Often, a great mathematical advance not only answers a major question, but also provides a new avenue of exploration to try against other problems. Laurent Fargues and Jean-Marc Fontaine created a new geometric object around 2010 that helped their own research. But when combined with Peter Scholze’s ideas surrounding perfectoid spaces, the Fargues-Fontaine curve took on expanded significance, further connecting number theory and geometry as part of the decades-old Langlands program. “It’s some kind of wormhole between two different worlds,” said Scholze.

Other ruminations on the Langlands program included an interview with Ana Caraiani, whose work has helped strengthen and improve similar connections between disparate areas of math, and an examination of the Galois groups of symmetries at the heart of the original Langlands conjectures.

## Introduction

## Math and Computers Join Forces

Real-world systems are notoriously complicated, and partial differential equations (PDEs) help researchers describe and understand them. But PDEs are also notoriously difficult to solve.

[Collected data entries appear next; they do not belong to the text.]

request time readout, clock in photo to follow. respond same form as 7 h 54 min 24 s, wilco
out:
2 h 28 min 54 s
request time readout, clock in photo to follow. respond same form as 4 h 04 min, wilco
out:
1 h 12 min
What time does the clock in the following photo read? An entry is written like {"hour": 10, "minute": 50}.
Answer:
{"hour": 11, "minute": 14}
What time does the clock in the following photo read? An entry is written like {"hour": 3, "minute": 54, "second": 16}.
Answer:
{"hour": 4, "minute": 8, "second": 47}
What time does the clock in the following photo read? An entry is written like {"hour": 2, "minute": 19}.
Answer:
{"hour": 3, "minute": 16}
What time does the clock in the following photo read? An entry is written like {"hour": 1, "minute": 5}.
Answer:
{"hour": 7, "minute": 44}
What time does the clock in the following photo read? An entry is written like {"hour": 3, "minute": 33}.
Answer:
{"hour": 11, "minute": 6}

Two new kinds of neural networks — DeepONet and the Fourier neural operator — have emerged to make this work easier. Both have the power to approximate operators, which can transform functions into other functions, effectively allowing the nets to map an infinite-dimensional space onto another infinite-dimensional space. The new systems solve existing equations faster than conventional methods, and they may also help provide PDEs for systems that were previously too complicated to model.

In fact, computers have proved helpful to mathematicians in various ways this year. In January, *Quanta* reported on new algorithms for quantum computers that would allow them to process nonlinear systems, where interactions can affect themselves, by first approximating them as simpler, linear ones. Computers also continued to push mathematical research forward when a team of mathematicians used modern hardware and algorithms to prove that there are no more types of special tetrahedra than the ones discovered 26 years ago, and — more dramatically — when a digital proof assistant named Lean verified the correctness of an inscrutable modern proof.

## Introduction

## Math Meets Physics, Again

Physics and mathematics have always overlapped, inspiring and advancing each other. The concept of quantum field theory, a catchall that physicists use to describe frameworks that involve quantum fields, has been enormously successful, but it rests on shaky mathematical ground. Bringing mathematical rigor to quantum field theory would help physicists work in and expand that framework, but it would also give mathematicians a new set of tools and structures to play with. In a four-part series, *Quanta* examined the main issues currently getting in mathematicians’ way, explored a smaller-scale success story in two dimensions, discussed the possibilities with QFT specialist Nathan Seiberg, and explained in a video the most prominent QFT of all: the Standard Model.